Written by Dr. Carole Roye

“Shortly after the earthquake in 2010, I heard a report about the president of Haiti driving around Port-au-Prince.  He spoke about the screams coming from the demolished School of Nursing.  I was a nursing professor at Hunter College.”

At our next faculty meeting I spoke about this. I asked the faculty if they were concerned about this and wanted to do something about it.  My appeal resonated with my fellow nursing faculty and ten attended the meeting.  One attendee, Joanna Hofmann asked me if I knew Carmelle Bellefleur, nursing professor, Haitian and member of our alumni association.  I did not, but we soon became fast friends and colleagues in efforts to help.  Joanna called her and told her that we were meeting and Carmelle immediately boarded a train and was with us within an hour. We resolved to go to Haiti to evaluate the nursing school in person and to understand what was possible.  Ultimately four of us flew to Haiti staying in the earthquake-damaged home of Carmelle’s cousin. The family slept outside in a tent provided by UNICEF.  They were too afraid of aftershocks to sleep inside.

Our investigation was based on face-to-face visits with public and private educators, government members and providers. It was as complete as the circumstances would allow.  We saw the devastation caused by the quake as we moved around the city, looking for facilities and for people who cared enough to help. We found unfortunate lapses in nursing education, nursing practice and in health care delivery in general.  It was so unsettling.  The sights and the events in Haiti that week were an assault on our senses and sensibilities; the destroyed city, the population living in filth, sewage running along the road, so many homeless. The most dramatic for me, a dead baby in a crib, in the courtyard of a hospital we visited; there, for the entire world to see – including a terrified little boy of 4.
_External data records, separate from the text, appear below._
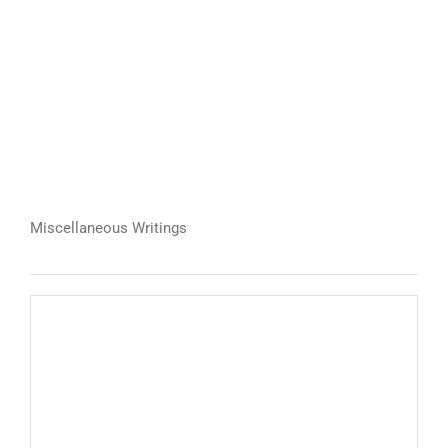
Miscellaneous Writings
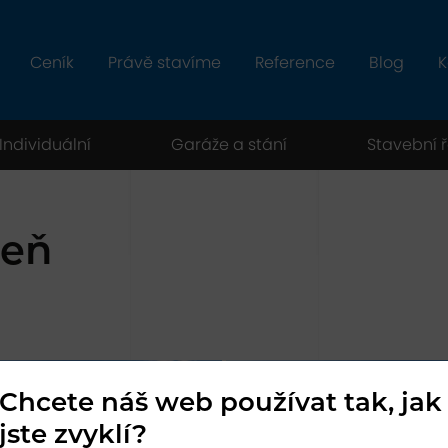
Ceník
Právě stavíme
Reference
Blog
K
Individuální
Garáže a stání
Stavební 
ceň
Chcete náš web používat tak, jak
jste zvyklí?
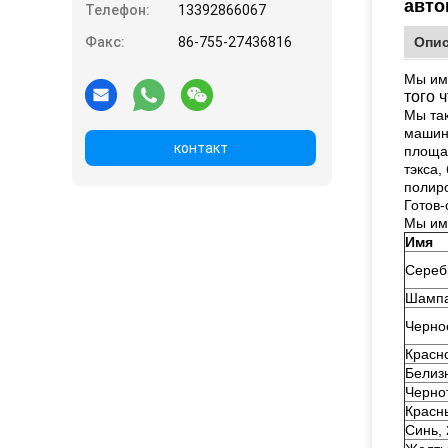
авто
Телефон:
13392866067
Факс:
86-755-27436816
Опи
Мы им
того 
Мы та
машина
контакт
площад
тэкса,
полиро
Готов-
Мы име
Имя
Сереб
Шампа
Черно
Красн
Белиз
Черно
Красн
Синь,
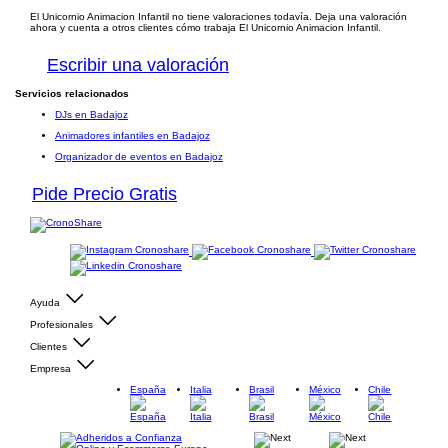
El Unicornio Animacion Infantil no tiene valoraciones todavía. Deja una valoración
ahora y cuenta a otros clientes cómo trabaja El Unicornio Animacion Infantil.
Escribir una valoración
Servicios relacionados
DJs en Badajoz
Animadores infantiles en Badajoz
Organizador de eventos en Badajoz
Pide Precio Gratis
Ayuda
Profesionales
Clientes
Empresa
España
Italia
Brasil
México
Chile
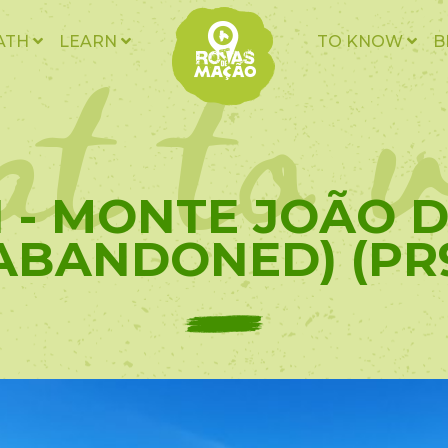
t to v
ATH
LEARN
TO KNOW
B
11 - MONTE JOÃO D
ABANDONED) (PR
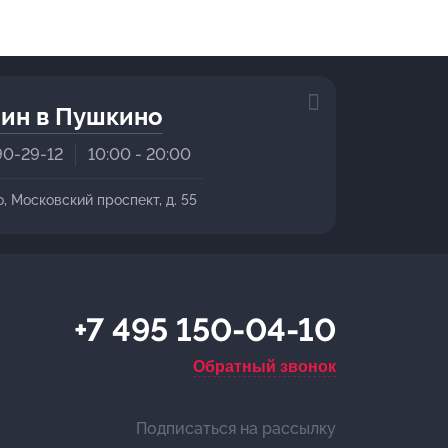
ин в Пушкино
90-29-12
10:00 - 20:00
о, Московский проспект, д. 55
+7 495 150-04-10
Обратный звонок
Подписаться на рассылку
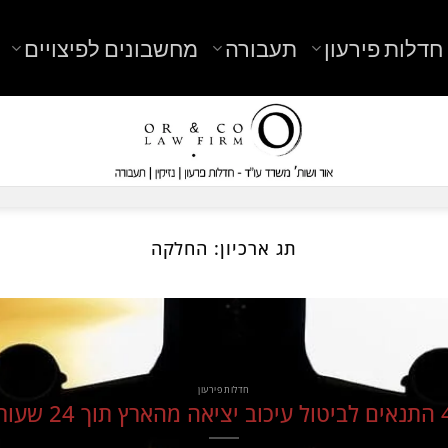
חדלות פירעון
תעבורה
מחשבונים לפיצויים
תג ארכיון:
החלקה
חדלות פירעון
 יציאה מהארץ תוך 24 שעות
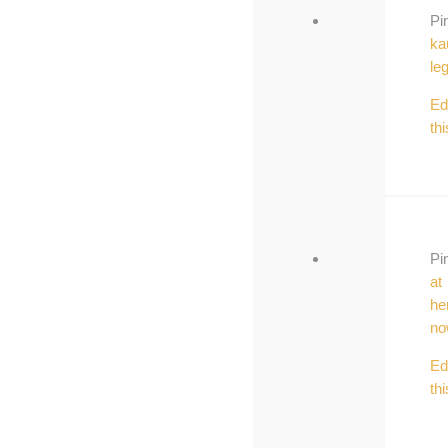
Pi
ka
leg
Ed
thi
Pi
at
he
no
Ed
thi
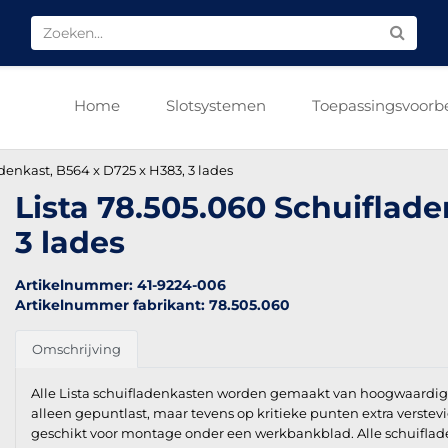
Home
Slotsystemen
Toepassingsvoorb
denkast, B564 x D725 x H383, 3 lades
Lista 78.505.060 Schuiflade
3 lades
Artikelnummer: 41-9224-006
Artikelnummer fabrikant: 78.505.060
Omschrijving
Alle Lista schuifladenkasten worden gemaakt van hoogwaardig k
alleen gepuntlast, maar tevens op kritieke punten extra verste
geschikt voor montage onder een werkbankblad. Alle schuiflade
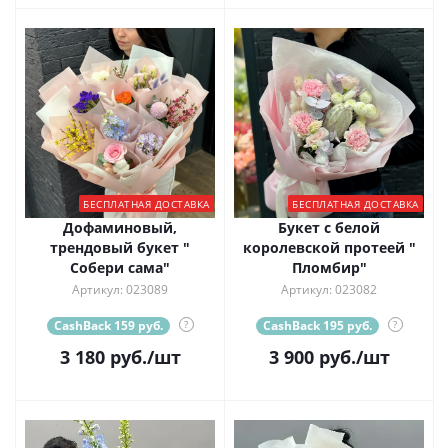
БЕСПЛАТНАЯ ДОСТАВКА
БЕСПЛАТНАЯ ДОСТАВКА
Дофаминовый,
Букет с белой
трендовый букет "
королевской протеей "
Собери сама"
Пломбир"
Артикул: 023089
Артикул: 023082
CashBack 159 руб.
?
CashBack 195 руб.
?
3 180
руб.
/шт
3 900
руб.
/шт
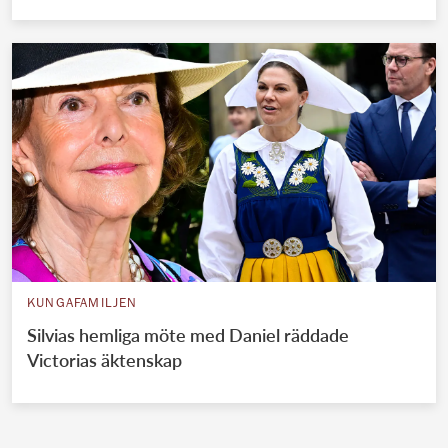
KUNGAFAMILJEN
Silvias hemliga möte med Daniel räddade
Victorias äktenskap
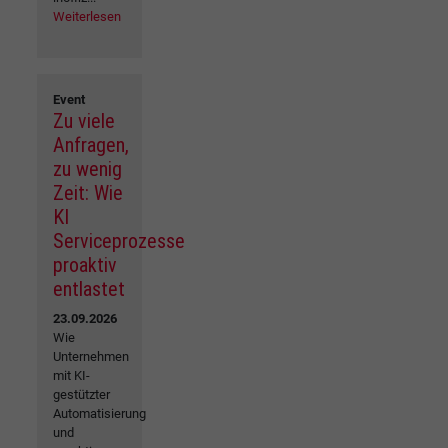
Weiterlesen
Event
Zu viele
Anfragen,
zu wenig
Zeit: Wie
KI
Serviceprozesse
proaktiv
entlastet
23.09.2026
Wie
Unternehmen
mit KI-
gestützter
Automatisierung
und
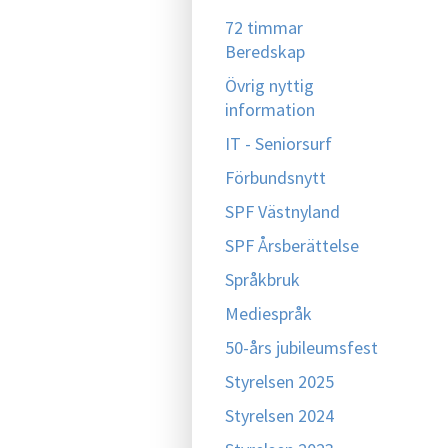
72 timmar
Beredskap
Övrig nyttig
information
IT - Seniorsurf
Förbundsnytt
SPF Västnyland
SPF Årsberättelse
Språkbruk
Mediespråk
50-års jubileumsfest
Styrelsen 2025
Styrelsen 2024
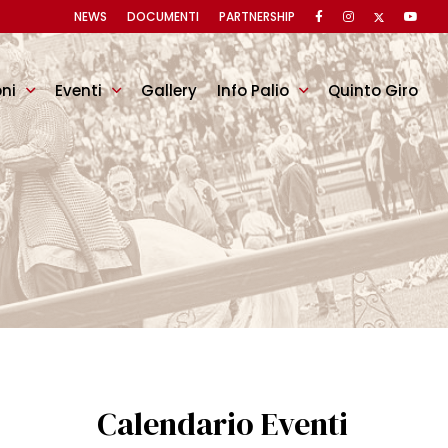
NEWS
DOCUMENTI
PARTNERSHIP
oni
Eventi
Gallery
Info Palio
Quinto Giro
Calendario Eventi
The team returned to Haiti frequently.  We held a two-day conference in New York City for any nurse in the US and Canada who was interested in helping Haitian nursing. We brought up about 15 nursing and other health professionals from Haiti.   The consensus of that meeting was that Haiti needed better nursing education if healthcare was to improve. As difficult as that sounded, we knew that the best medium/long term answer lay in educating in Haiti.  After a series of meetings in Haiti and New York our group founded a nurse practitioner program in one of the private nursing schools, which had only an undergraduate program.  There was no graduate nurse education in Haiti at all; ours was the first. Three of us were nurse practitioners and nursing school graduate faculty and we taught the program ourselves, based on the curricula developed at our home institutions.  To effect change you need infrastructure, an organization, so we formed a nonprofit called Promoting Health in Haiti – we had not raised money, so we funded the organization ourselves.  We have subsequently raised money, gained funding and expanded our faculty – the start-up grew.   

We have graduated 34 nurse practitioners with Masters Degrees, and we are still going strong. These well-educated primary care providers are making a difference in healthcare outcomes and in the experience and education of their peers. Two of our graduates are now in a doctoral program at Downstate University in Brooklyn, New York. They are doing their work online They will be able to run the program eventually.  By providing solid graduate nursing education in Haiti, the brain drain phenomena is avoided.  These men and women are living and working in their communities in Haiti. Our next cohort of students will be graduating in the fall of 2021.